__Extract provided__
★ ★ ★ ★ ★

Connector Performance Analysis

Performance profiling helps you identify bottlenecks and optimize your connector's performance by analyzing CPU usage and code execution time. We provide performance profiling with flamegraphs for many connector SDK syncs.

Flamegraph overview

Flamegraphs are visual representations of your connector's CPU usage and execution time. Understanding how to read them is essential for identifying performance bottlenecks and optimizing your connector. For more details, see the official CPU flamegraph documentation.

A flamegraph is a visualization where:

X-axis (width) represents the percentage of total CPU time consumed by a function
Y-axis (height) represents the call stack depth (functions calling other functions)
Colors are typically assigned randomly and have no specific meaning (though some tools use color to indicate different modules or languages)

Additional resources:

py-spy documentation
Brendan Gregg's flamegraph guide - Original flamegraph implementation

How to interpret a flamegraph?

Most flamegraph viewers support:

Click to zoom: Click a box to zoom into that subtree
Search: Search for specific function names
Hover: View exact percentages and function details
Reset: Return to the full view

See sections below to learn how to read the stack, and understand width and call relationships.

Reading the stack

Top layers: Entry points and top-level functions
Lower layers: Functions called by the layers above
Each box represents a function call
The wider the box, the more CPU time that function consumed

Understanding width

Wide boxes indicate functions that consume significant CPU time
These are your primary optimization targets
Width represents the proportion of time spent in that function and all functions it calls

Understanding call relationships

Functions are stacked vertically to show the call hierarchy
A function directly below another was called by the function above it
Multiple boxes at the same level indicate different code paths

Production vs local performance profiling

Production performance profiling

Performance profiling is automatically enabled for all production syncs (where supported). After your connector runs, you can view the profiling results in your dashboard:

Go to your connection in the Fivetran dashboard.

★ ★ ★ ★ ★

__Supplied records__
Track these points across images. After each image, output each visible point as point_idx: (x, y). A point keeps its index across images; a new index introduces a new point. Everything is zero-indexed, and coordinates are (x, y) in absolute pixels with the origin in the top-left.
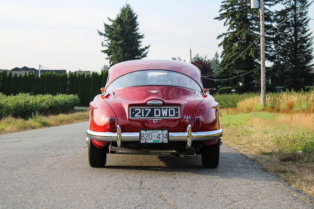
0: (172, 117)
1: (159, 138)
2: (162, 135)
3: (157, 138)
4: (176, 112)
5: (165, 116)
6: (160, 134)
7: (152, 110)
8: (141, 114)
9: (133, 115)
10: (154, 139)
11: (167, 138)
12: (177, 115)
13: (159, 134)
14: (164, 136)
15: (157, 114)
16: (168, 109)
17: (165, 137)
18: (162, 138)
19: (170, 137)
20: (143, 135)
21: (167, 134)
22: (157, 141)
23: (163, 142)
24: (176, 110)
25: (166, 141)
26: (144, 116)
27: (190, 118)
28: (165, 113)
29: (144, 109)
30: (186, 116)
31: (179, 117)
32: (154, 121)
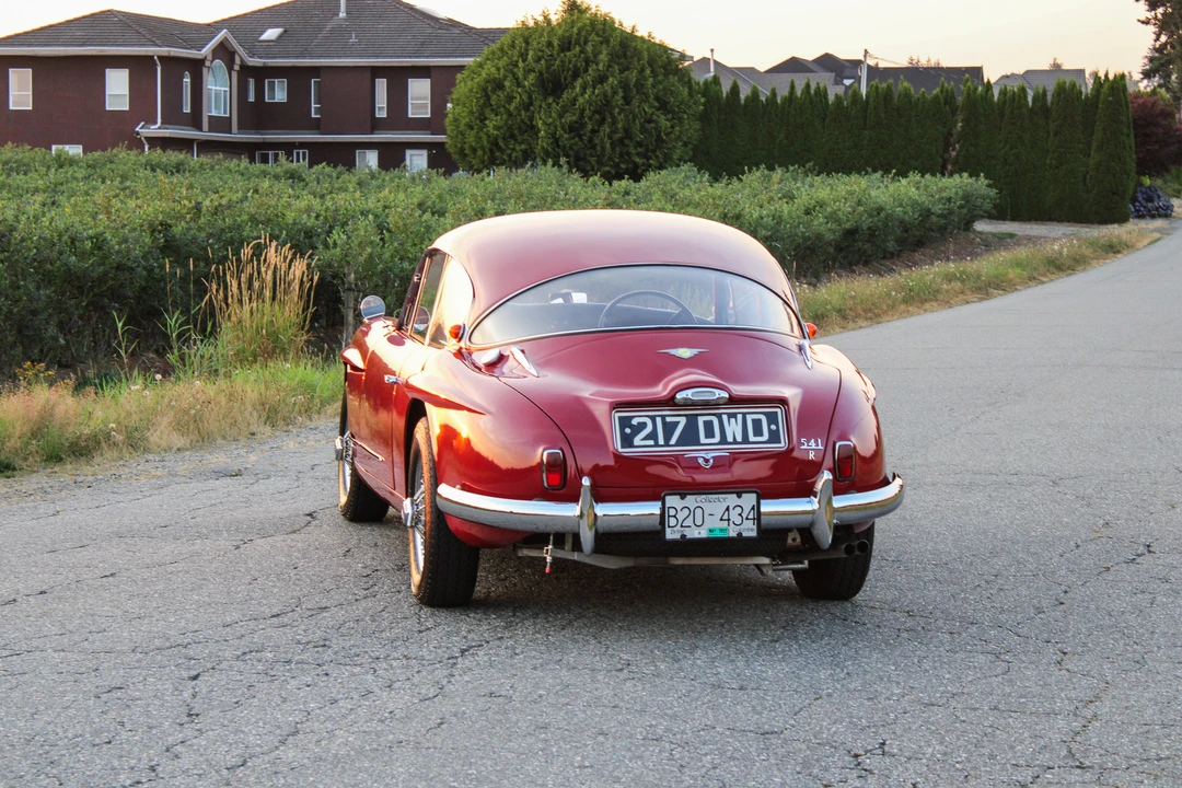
0: (760, 443)
1: (729, 520)
2: (738, 510)
3: (721, 519)
4: (773, 427)
5: (735, 442)
6: (731, 508)
7: (692, 420)
8: (653, 436)
9: (627, 441)
10: (712, 527)
11: (754, 519)
12: (774, 437)
13: (728, 509)
14: (744, 516)
15: (710, 433)
16: (744, 415)
17: (747, 519)
18: (738, 521)
19: (762, 517)
20: (672, 512)
21: (753, 508)
22: (721, 530)
23: (740, 534)
24: (772, 418)
25: (750, 530)
26: (667, 444)
27: (820, 447)
28: (734, 429)
29: (663, 417)
30: (808, 442)
31: (782, 444)
32: (701, 461)
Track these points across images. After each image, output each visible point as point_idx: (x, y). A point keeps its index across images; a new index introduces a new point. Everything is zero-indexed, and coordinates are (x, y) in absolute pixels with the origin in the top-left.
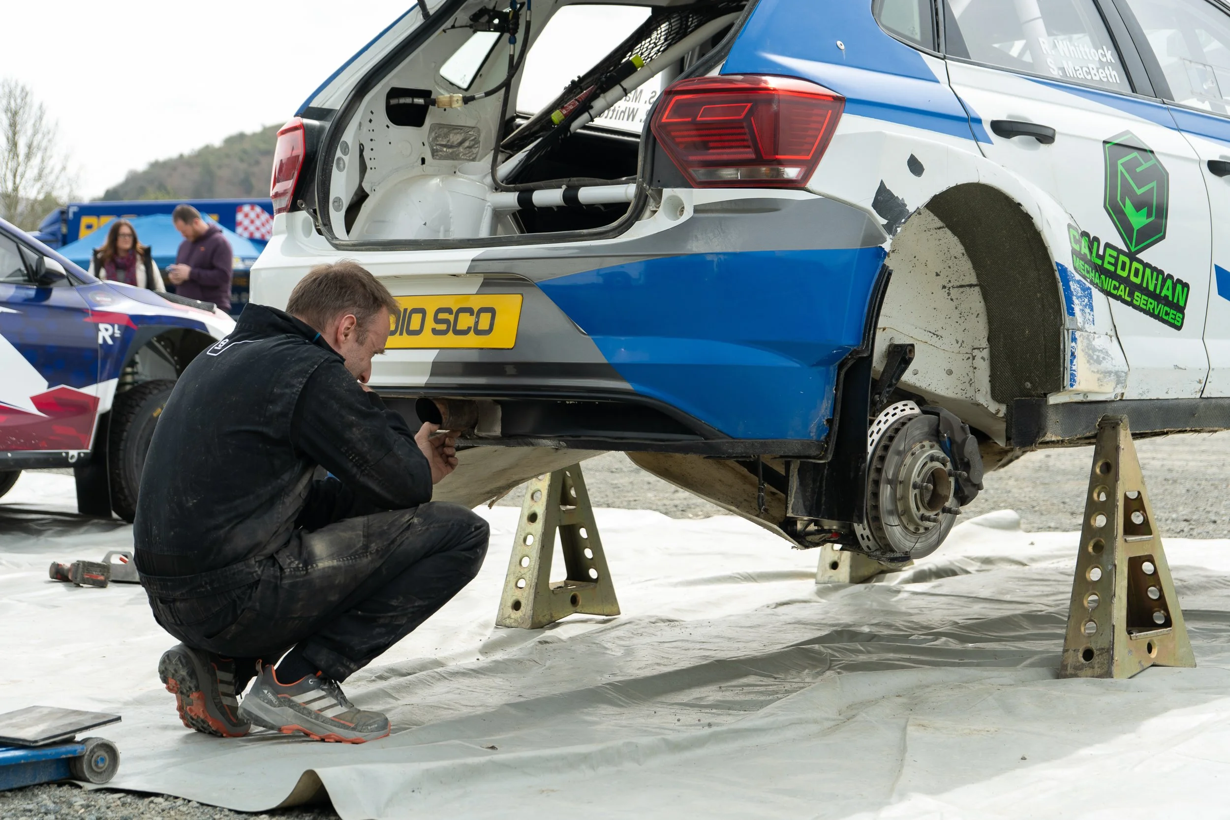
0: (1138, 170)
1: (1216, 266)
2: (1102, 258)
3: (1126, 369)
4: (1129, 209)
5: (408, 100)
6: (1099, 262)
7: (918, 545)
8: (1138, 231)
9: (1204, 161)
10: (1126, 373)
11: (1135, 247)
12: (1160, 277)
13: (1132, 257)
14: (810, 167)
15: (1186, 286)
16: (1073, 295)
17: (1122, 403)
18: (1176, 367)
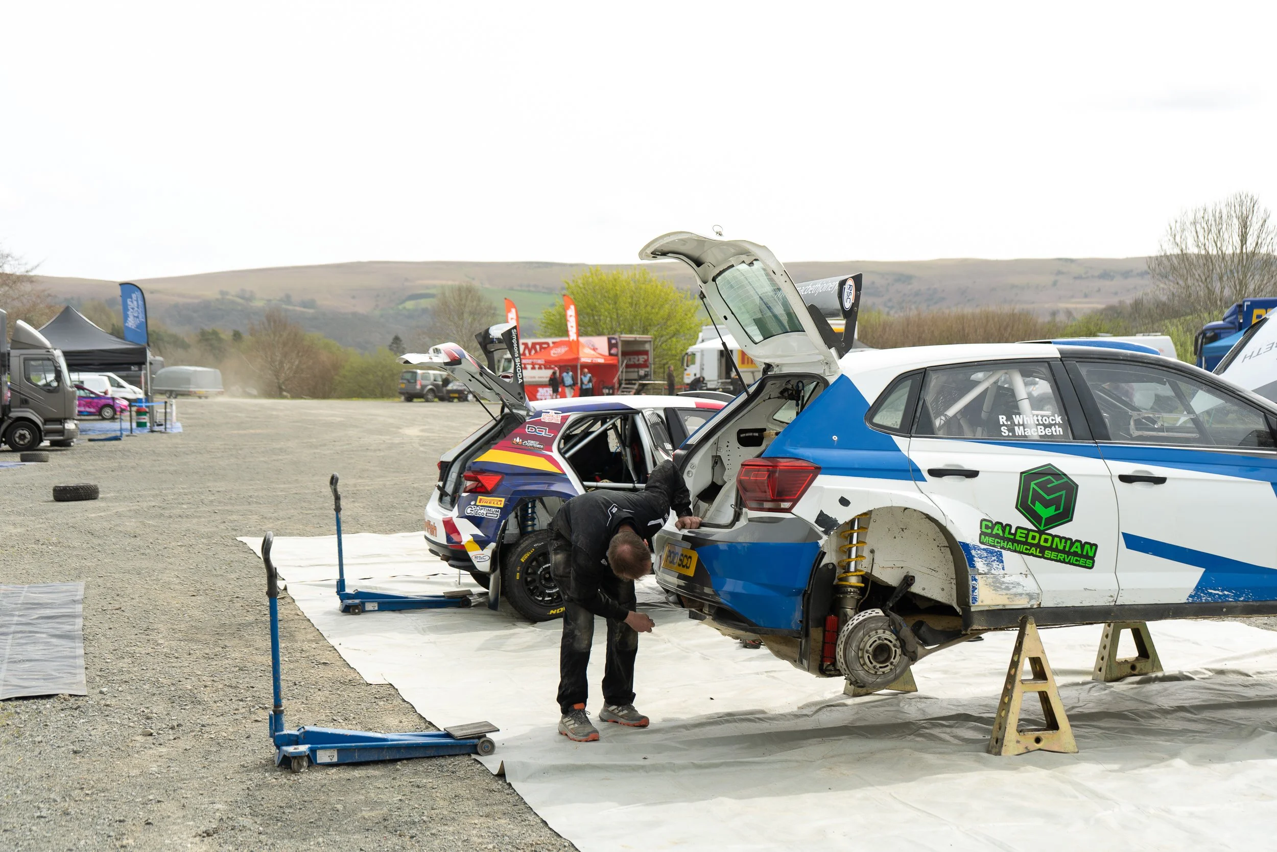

★ ★ ★ ★ ★

__Exercises__
**1.** Reproduce the passage of the connector performance page between "X-axis (width) represents" and "calling other functions)", inclusive.
**2.** According to the connector performance page, what does the x-axis of a flamegraph represent?

__Response list__
**1.**
X-axis (width) represents the percentage of total CPU time consumed by a function
Y-axis (height) represents the call stack depth (functions calling other functions)

**2.** The percentage of total CPU time consumed by a function.